In Early Programming, Sara’s first interactive piece, the visitor sits down at a kitchen table with a computer “mom” (named MARGO) and is effectively recruited to the role of child. Since the computer is supposedly a neutral presence, Sara wondered what the effect would be if it said things that were less words than emotional tokens, as exchanges between parents and children often are: Why do I have to? Because I say you have to!
With a machine voice and an onscreen rectangle as an emotional indicator, which appears smaller and darker as her mood worsens, it is hard to mistake MARGO for anything but a machine. But the power of familiar words is strong and it is often difficult to tear visitors away from the argument.

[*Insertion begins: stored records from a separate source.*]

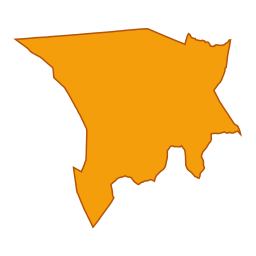 Mosop, Rift Valley, Kenya (orthographic projection)
{"feature_id": "3690345B59171839823035", "entity_name": "Mosop", "entity_type": "district", "adm_level": 2, "iso_a3": "KEN", "parent_name": "Kenya", "parent_adm1": "Rift Valley", "projection": "orthographic", "projection_center": [35.043, 0.418], "detail": "fine", "context": "isolated", "style": "filled", "palette": "amber", "viewbox_px": 256, "rotation_deg": 0, "n_neighbors": 0, "source": "geoboundaries", "source_scale": "gbopen_adm2", "svg_char_len": 5684}
<svg xmlns="http://www.w3.org/2000/svg" viewBox="0 0 256 256"><path d="M240.6,134.4L239.9,131.4L239.4,129.9L239.1,129.2L238.9,128.7L238.4,127.6L237.8,126.2L237.3,125.8L235.9,125.0L234.9,124.4L234.4,123.9L233.6,123.0L232.8,121.6L232.4,121.0L231.9,120.4L231.1,119.1L229.3,116.4L229.0,115.9L228.7,115.4L228.0,114.3L227.7,113.8L227.4,113.4L226.0,111.3L225.3,110.3L224.8,109.6L224.5,109.1L223.9,108.2L223.5,107.7L223.2,107.2L222.6,106.2L222.2,105.6L221.3,104.2L220.2,102.5L219.9,102.0L219.5,101.4L218.0,98.5L217.8,98.0L217.4,97.2L216.9,96.2L216.6,95.7L216.2,94.9L215.7,93.8L215.3,93.0L214.9,92.4L214.4,91.5L213.9,90.3L215.9,87.6L217.9,84.8L218.4,84.1L220.3,82.1L221.2,80.5L221.5,79.9L221.8,79.1L223.7,74.5L224.0,73.7L224.2,73.0L224.6,71.7L224.9,71.0L224.9,69.9L224.9,69.0L225.1,68.3L226.1,67.6L226.4,65.8L226.9,61.8L227.1,60.0L227.2,59.4L227.2,58.9L227.5,56.3L227.6,55.7L228.3,51.8L228.4,51.2L228.5,50.7L229.3,46.9L229.9,43.8L230.5,39.9L230.1,40.1L229.3,40.0L228.6,40.9L228.0,41.9L227.6,42.4L227.2,42.8L226.5,43.0L226.0,43.2L225.5,43.6L224.9,44.1L224.5,44.5L223.8,44.9L222.9,45.0L222.3,45.2L221.6,45.3L220.9,45.4L220.2,45.4L219.6,45.4L219.1,45.1L218.4,45.2L217.7,45.0L217.0,44.8L216.3,44.8L215.8,44.8L215.3,45.1L215.0,45.9L214.2,45.8L213.7,46.0L213.6,46.5L213.0,46.6L212.6,46.3L211.8,46.1L210.6,46.3L210.0,44.9L209.7,44.2L209.1,43.8L208.8,43.2L208.7,42.6L208.0,42.2L207.2,42.1L206.5,42.1L205.9,42.2L205.3,42.4L204.8,41.7L204.7,41.0L204.3,40.8L203.6,40.7L202.8,40.3L201.9,40.4L201.0,40.7L199.9,40.7L199.0,40.4L198.4,40.3L197.8,40.2L197.2,40.0L196.3,39.9L195.6,39.5L195.5,39.0L195.2,38.5L194.5,38.5L193.9,38.5L193.3,38.3L192.8,37.9L192.2,37.8L191.6,37.7L191.2,37.1L190.6,36.4L190.6,35.7L190.0,35.2L189.9,34.5L189.3,34.1L188.6,33.6L187.7,35.0L186.4,39.0L184.9,44.3L179.4,42.0L178.8,41.8L178.2,41.6L173.3,39.6L169.3,37.9L166.3,36.7L161.9,34.8L159.7,33.9L157.6,33.0L155.9,32.3L154.6,31.7L154.0,31.5L153.5,31.2L152.4,30.7L151.8,30.5L151.3,30.3L149.2,29.4L148.4,29.0L147.8,28.9L147.2,28.8L144.7,28.9L143.9,28.9L142.9,29.0L141.1,29.1L140.5,29.1L139.2,29.2L138.1,29.3L135.6,29.5L133.1,29.7L132.5,29.8L131.2,30.0L129.7,30.0L128.9,30.1L128.4,30.1L125.6,30.4L123.9,30.5L123.3,30.6L122.8,30.7L120.6,31.0L117.9,31.1L113.3,31.6L106.5,32.2L105.2,32.3L98.9,32.8L92.5,33.3L91.4,33.4L86.7,33.8L85.7,33.9L84.7,34.0L83.7,34.1L83.0,34.1L82.1,34.2L81.1,34.3L80.5,34.3L79.8,34.4L79.1,34.4L78.6,34.5L77.5,34.6L76.7,34.7L75.5,34.8L74.9,34.8L74.2,34.8L73.3,34.9L72.2,35.0L71.3,35.1L70.0,35.2L69.2,35.2L68.3,35.3L67.6,35.4L66.4,35.5L65.5,35.5L64.2,35.6L63.7,35.7L63.0,35.8L62.2,35.8L61.2,35.9L60.7,35.9L59.9,36.0L58.7,36.1L58.2,36.1L57.2,36.2L56.0,36.3L55.2,36.3L54.1,36.4L53.4,36.5L52.4,36.5L51.5,36.6L51.0,36.7L49.9,36.7L47.6,37.1L43.5,37.2L42.5,37.3L40.6,37.4L40.0,37.4L39.2,37.5L38.3,37.5L37.7,37.6L35.0,37.7L34.3,37.8L33.7,37.9L32.5,38.0L30.6,38.2L25.9,38.6L23.8,38.7L23.0,38.8L22.1,38.9L15.4,39.3L18.6,41.7L23.5,45.2L28.1,48.7L29.9,50.7L30.2,51.1L30.7,51.6L31.7,52.4L34.7,54.1L36.9,55.3L40.1,57.0L42.5,58.9L44.8,60.9L45.4,61.5L46.2,62.1L48.0,63.7L48.5,64.1L49.0,64.5L50.3,65.6L50.8,66.1L51.4,66.4L52.6,67.7L53.1,68.2L53.1,69.5L53.3,71.3L53.4,72.0L53.4,72.8L53.6,74.8L53.9,77.6L55.3,79.0L58.7,82.1L59.4,82.7L60.7,84.0L63.9,86.9L64.6,87.6L65.0,88.3L67.1,91.8L68.5,94.0L68.8,94.5L70.0,96.7L70.3,97.2L70.6,97.8L72.3,101.0L74.2,104.3L75.3,106.5L77.0,109.1L77.9,111.3L79.4,114.0L79.9,114.8L80.3,115.6L81.9,118.9L82.7,120.6L83.9,123.1L84.2,123.8L84.7,124.9L85.0,125.5L85.3,126.1L86.2,128.0L86.6,128.8L86.8,132.3L86.8,133.0L86.8,133.7L86.7,136.9L86.6,139.2L86.6,141.6L86.5,143.6L86.5,144.5L86.5,145.4L86.4,147.1L86.4,147.8L86.4,148.5L86.3,152.0L86.2,155.8L85.9,159.8L85.7,160.6L85.4,161.4L84.5,163.9L84.3,164.6L84.0,165.3L82.9,168.1L82.6,168.8L82.1,169.5L81.5,171.8L78.0,169.9L73.5,167.4L73.7,169.4L74.2,172.3L74.3,173.3L74.4,174.2L74.8,176.6L75.1,178.6L75.4,180.9L75.9,184.6L76.3,187.5L76.6,189.6L76.7,190.4L76.9,191.3L77.2,192.7L77.7,193.4L78.3,194.7L79.2,197.0L80.5,200.4L80.9,201.2L81.2,202.1L81.9,203.7L82.2,204.3L82.4,204.9L83.1,206.6L84.0,208.8L85.5,211.7L86.8,214.4L88.1,217.1L89.2,219.2L89.5,219.9L89.8,220.5L90.6,222.1L91.4,223.8L92.0,225.0L92.2,225.5L92.7,226.6L93.0,227.2L97.8,221.1L100.8,216.8L110.9,202.9L113.9,197.7L112.7,196.1L112.3,191.2L111.6,187.8L110.9,184.6L113.3,182.3L115.2,180.9L117.2,178.7L119.8,177.4L122.1,177.0L123.5,176.6L125.1,175.8L126.8,176.7L128.9,177.1L129.7,177.2L130.3,177.3L131.5,177.9L132.1,178.9L132.6,179.6L133.9,181.3L135.7,182.8L136.2,183.2L137.2,183.9L138.5,184.5L140.0,183.5L141.5,182.3L142.9,182.2L143.9,181.5L145.1,180.8L147.4,180.9L149.4,180.0L151.0,179.6L153.1,180.6L153.9,180.9L154.4,181.2L154.9,179.3L155.6,177.2L156.6,175.4L158.6,173.3L160.8,171.2L163.3,169.4L164.3,168.2L165.0,167.0L165.3,166.3L165.8,164.4L166.2,162.4L166.7,160.3L167.3,157.4L167.3,153.6L167.4,150.6L167.9,150.1L169.2,148.2L170.4,146.4L172.2,145.9L174.5,146.7L176.6,146.6L178.6,146.8L180.3,146.8L181.4,145.8L181.8,146.5L182.8,147.5L183.1,147.9L184.3,149.4L185.1,151.6L185.3,154.2L185.5,156.4L185.6,158.9L185.7,161.6L185.8,165.1L186.8,167.9L187.9,169.7L189.9,171.2L191.1,172.3L192.3,173.4L193.6,174.9L194.2,175.6L194.8,176.4L196.4,176.9L197.7,177.9L199.0,178.3L199.9,176.2L200.2,173.6L201.5,171.8L203.4,169.8L204.4,168.1L204.1,166.6L203.4,165.2L203.5,162.8L203.3,160.5L202.4,158.7L201.4,156.7L201.8,154.6L202.6,152.4L203.4,151.2L204.0,150.5L204.6,149.8L205.0,149.3L206.1,148.1L207.1,146.5L208.0,145.0L209.0,143.3L210.6,141.5L211.4,138.7L211.1,135.7L211.4,133.8L213.2,133.5L215.4,133.3L218.0,133.6L220.6,133.1L222.7,132.5L224.5,132.0L226.0,132.8L227.9,133.1L229.5,132.3L231.2,133.0L233.3,133.0L235.4,132.0L237.6,131.1L239.2,132.9L240.6,134.4Z" fill="#f59e0b" stroke="#b45309" stroke-width="1.5"/></svg>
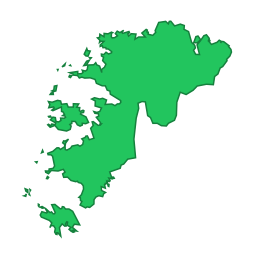 Sengerema, Mwanza, United Republic of Tanzania (Robinson projection), rotated 267°
{"feature_id": "72390352B95612948822264", "entity_name": "Sengerema", "entity_type": "district", "adm_level": 2, "iso_a3": "TZA", "parent_name": "United Republic of Tanzania", "parent_adm1": "Mwanza", "projection": "robinson", "projection_center": [32.45, -2.582], "detail": "fine", "context": "isolated", "style": "filled", "palette": "green", "viewbox_px": 256, "rotation_deg": 267, "n_neighbors": 0, "source": "geoboundaries", "source_scale": "gbopen_adm2", "svg_char_len": 5724}
<svg xmlns="http://www.w3.org/2000/svg" viewBox="0 0 256 256"><g transform="rotate(267 128 128)"><path d="M166.8,215.5L174.9,217.2L177.2,220.6L183.1,223.2L184.4,225.8L190.0,230.4L191.4,230.1L194.4,233.4L198.4,235.3L201.1,234.9L204.1,232.7L204.8,233.3L209.2,228.1L209.6,226.1L208.0,224.9L209.6,225.6L210.9,223.7L208.9,221.4L207.1,215.7L210.0,213.5L210.8,214.4L211.8,213.9L210.3,213.7L210.8,212.8L213.3,213.8L217.0,211.2L216.2,208.6L212.0,205.4L216.2,202.7L215.7,200.6L209.8,198.1L209.4,201.6L211.6,204.2L210.9,204.5L207.4,201.3L197.6,203.3L198.0,199.4L202.2,197.5L204.5,199.5L207.2,198.9L210.2,196.0L221.1,193.5L223.6,189.1L227.4,189.6L229.0,185.7L227.5,179.9L232.4,176.3L232.3,174.8L229.9,173.7L232.5,171.2L231.8,164.2L223.8,160.2L222.1,160.7L219.2,157.6L220.6,153.0L222.6,153.3L223.0,151.9L224.8,152.4L225.5,151.3L222.1,146.8L218.0,150.0L218.3,143.4L216.3,139.6L221.4,140.9L222.0,136.2L219.8,133.4L222.1,132.7L223.0,134.5L224.3,134.0L222.8,127.7L223.7,126.8L225.8,128.8L223.7,124.9L225.3,122.3L222.9,120.3L220.6,122.3L218.9,119.3L218.8,116.9L220.0,116.1L223.6,116.5L224.0,117.6L224.6,116.5L223.1,113.0L223.7,109.1L220.4,108.8L223.1,104.8L220.0,104.4L219.6,102.2L217.1,104.5L214.9,104.0L216.1,105.6L215.8,108.5L212.3,104.6L210.9,104.5L211.6,106.7L209.5,107.2L209.5,110.0L208.1,110.3L207.9,112.5L205.1,115.7L204.0,115.5L202.9,112.5L204.8,110.0L202.6,107.7L203.2,105.3L201.3,105.3L200.0,107.3L196.6,106.2L192.9,109.3L189.9,107.7L187.8,104.7L184.7,104.7L191.3,102.9L192.7,100.1L194.9,99.2L192.9,97.1L193.0,91.3L188.4,90.3L187.1,88.5L188.1,85.3L185.9,86.0L184.7,84.4L184.7,80.6L187.1,80.8L186.3,72.6L184.6,76.1L183.7,76.1L183.0,80.4L180.5,82.0L181.2,84.6L180.1,87.4L180.1,92.8L178.2,97.7L174.3,98.8L171.5,104.4L171.3,107.6L166.9,109.2L165.8,111.9L162.7,112.1L155.8,122.1L154.4,122.0L154.8,122.7L152.6,120.9L152.6,118.6L151.0,116.2L152.8,113.1L152.7,106.4L157.1,108.0L159.0,104.2L158.4,101.3L160.0,96.1L158.8,93.2L156.7,96.8L151.7,96.3L149.4,102.6L146.0,100.7L145.2,97.7L146.2,94.8L144.4,95.7L143.8,99.2L141.4,99.4L140.4,96.9L134.8,100.8L133.5,100.3L133.5,101.6L132.3,100.5L132.2,98.3L136.2,93.6L136.0,92.5L132.3,93.4L129.6,90.7L119.6,93.5L118.3,88.7L122.2,87.0L122.1,85.5L120.8,84.7L119.6,81.3L117.5,82.9L113.9,81.9L112.3,79.0L113.8,77.0L112.9,71.1L110.9,69.6L109.1,65.8L109.8,64.2L113.2,64.2L116.2,64.9L120.0,68.0L118.3,64.8L118.5,63.0L116.6,62.0L114.9,63.9L112.7,63.8L110.1,59.4L111.8,57.9L111.9,56.0L108.6,51.7L106.9,46.5L105.5,46.8L105.2,49.8L103.7,51.2L93.8,52.7L91.6,51.0L91.2,47.1L89.2,46.8L89.4,43.3L88.1,43.5L86.5,46.2L89.6,49.2L88.7,55.9L90.1,61.3L87.2,62.8L85.6,60.3L82.1,61.2L82.1,65.1L78.6,68.3L77.1,73.0L77.5,74.7L76.2,75.5L75.3,78.4L72.7,80.3L69.3,80.4L63.8,78.0L61.3,75.3L60.9,76.7L58.0,76.8L57.1,78.1L53.6,76.1L50.4,81.5L51.4,83.0L50.7,85.6L53.9,90.0L58.2,90.3L60.8,92.4L61.9,95.3L60.8,99.1L63.7,100.3L64.8,102.2L67.0,98.3L70.9,98.2L69.1,102.2L72.7,101.6L73.5,103.3L73.8,101.7L73.9,103.9L75.9,103.9L75.1,104.7L76.3,105.2L75.5,106.4L76.2,107.4L79.0,106.2L78.2,108.8L79.1,108.4L79.6,108.9L78.2,109.3L78.5,111.6L79.7,111.0L79.9,109.0L85.1,107.4L88.2,118.1L91.4,119.2L92.2,121.8L96.9,126.1L97.9,134.0L116.5,133.3L137.4,136.7L147.0,139.7L152.2,139.3L153.7,143.3L153.2,146.7L139.3,148.3L137.3,151.0L131.4,153.1L131.1,157.6L128.6,161.4L128.0,166.4L130.6,168.6L133.3,174.8L138.2,177.0L151.2,178.1L161.0,182.0L158.4,187.8L162.3,195.0L166.3,199.3L167.6,208.6L166.8,215.5ZM135.9,48.8L135.4,48.0L132.8,50.3L134.4,55.1L130.2,58.3L128.2,66.5L129.6,70.2L132.9,71.3L134.6,70.1L135.4,72.1L137.6,72.3L137.2,75.8L133.8,77.6L132.4,80.2L133.3,82.5L135.1,82.6L134.5,85.9L135.6,88.9L141.3,86.6L144.3,81.3L145.4,81.6L145.8,84.4L147.5,84.9L148.1,84.0L147.1,81.2L147.9,80.3L150.9,80.9L151.4,77.8L154.6,80.0L155.1,74.7L151.8,74.5L152.0,69.4L155.5,68.2L155.2,62.8L158.5,62.1L159.3,59.1L157.7,53.6L158.6,49.9L155.6,51.2L152.4,49.9L152.9,54.8L151.7,55.4L149.8,52.8L149.2,53.9L152.5,62.6L148.0,62.5L147.6,63.8L145.0,65.3L143.8,63.4L143.4,65.5L142.0,66.2L141.1,64.9L141.4,61.2L139.0,61.4L137.7,59.0L138.4,56.4L142.2,56.0L142.8,53.6L140.2,50.9L136.8,56.1L135.1,55.4L136.0,52.1L134.3,50.9L135.9,48.8ZM45.7,35.8L43.6,36.8L39.8,44.7L37.2,46.9L32.6,44.7L34.6,46.2L34.2,48.6L31.5,50.2L28.0,49.3L25.6,50.5L25.4,51.5L27.1,51.4L27.1,52.4L23.5,55.2L32.1,54.3L35.7,57.2L33.3,59.7L33.4,61.1L35.4,60.5L37.6,62.0L37.2,62.8L34.2,62.1L31.8,65.7L29.9,63.8L27.9,65.8L28.6,67.7L27.2,66.9L26.7,67.7L27.1,69.1L28.3,68.7L27.8,71.4L31.8,67.2L34.7,69.4L33.8,74.7L47.7,68.4L50.2,64.8L50.4,61.3L52.6,59.8L52.9,58.3L51.0,57.6L50.9,56.1L55.5,51.0L55.4,47.8L47.4,50.9L46.2,50.1L46.2,48.8L48.2,47.2L47.6,45.7L52.3,41.1L48.0,43.1L47.4,42.2L48.9,37.6L45.7,35.8ZM204.0,88.1L202.2,89.7L201.8,91.8L206.8,94.3L207.4,91.6L209.5,91.0L204.0,88.1ZM169.8,55.9L169.0,53.9L168.2,55.5L168.8,57.9L174.1,59.2L173.7,56.6L169.8,55.9ZM196.9,90.2L192.6,87.1L192.8,89.6L197.7,93.0L196.9,90.2ZM72.7,22.1L70.3,22.7L69.0,24.3L71.5,24.7L72.7,22.1ZM167.3,55.0L167.0,53.1L165.6,52.0L165.4,55.2L167.3,55.0ZM195.4,68.6L192.5,65.3L193.5,68.0L195.4,68.6ZM52.6,40.3L54.1,38.1L53.6,36.3L52.4,38.1L52.6,40.3ZM182.2,71.7L181.4,73.2L183.2,74.6L183.7,72.5L182.2,71.7ZM81.8,44.0L81.5,45.1L82.9,46.2L83.8,45.0L81.8,44.0ZM73.3,104.7L70.9,105.2L70.6,105.8L72.7,106.1L73.3,104.7ZM110.2,41.5L107.8,40.4L108.4,42.1L110.2,41.5ZM65.7,20.7L65.1,22.3L67.5,23.1L66.0,21.9L65.7,20.7ZM143.7,49.2L143.0,49.6L143.0,51.7L144.0,51.2L143.7,49.2ZM99.1,35.5L99.0,34.0L98.0,35.0L99.1,35.5ZM200.3,93.2L199.5,93.7L199.8,94.9L200.1,95.1L200.3,93.2ZM56.6,34.5L55.0,34.4L54.3,34.9L56.1,35.3L56.6,34.5ZM193.3,74.0L193.9,73.7L193.5,73.2L193.3,74.0ZM71.1,27.5L71.6,26.9L70.5,27.1L71.1,27.5ZM190.1,60.6L189.4,60.9L190.1,61.2L190.1,60.6ZM67.6,25.9L66.7,25.7L66.3,26.3L67.6,25.9Z" fill="#22c55e" stroke="#15803d" stroke-width="1.5"/></g></svg>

Sara was commissioned to make The Digital Museum based on the theme of the museum in the age of computer technology. The installation explores the contemporary shift in emphasis from finding, naming, and categorizing, to seeing the relationships between that which has been collected, and ourselves, and questioning objectivity. A physical relationship seemed like a first step, thus when a finger reaches through the glass and touches an object a varied vocal response is generated.

Elective Affinities

Elective Affinities was adapted from Goethe’s novella and involves questions of passion and commitment in marriage. In 1806, at the age of 57, Johann Wolfgang von Goethe finally married the woman he had lived with for eighteen years, the mother of his five children. He then fell in love with Minna Herzleib, a young woman of eighteen. This affair provoked him to write the novella with the odd title, Elective Affinities, a term used at the time in chemistry to describe a perfect molecular attraction. Goethe’s metaphor has survived as we still describe sexual attraction as chemistry.

The video installation brings the characters from the novella, the devoted couple and their two friends, into the present where they sit together in a car suspended in time. Each character runs through a constantly fluctuating range of emotions affected by the emotional states of the other three. This is where a network of computers becomes useful for a narrative. Each character runs its own “emotional engine” which shifts when a glance is sent by another character, bringing new interpretations of past events.

Their expressions are stored on laser video disc, and called up by the computer as appropriate to the current mood. On the walls of the gallery are the drafts of the thoughts for each character, each square becoming a memory, each memory interpreted 12 different ways. Choosing a pivotal moment in their complicated relationship, writing out and videotaping each characters thoughts, Sara attempts an extension of literature into the sculpture realm, bringing thoughts off the page and into space and time.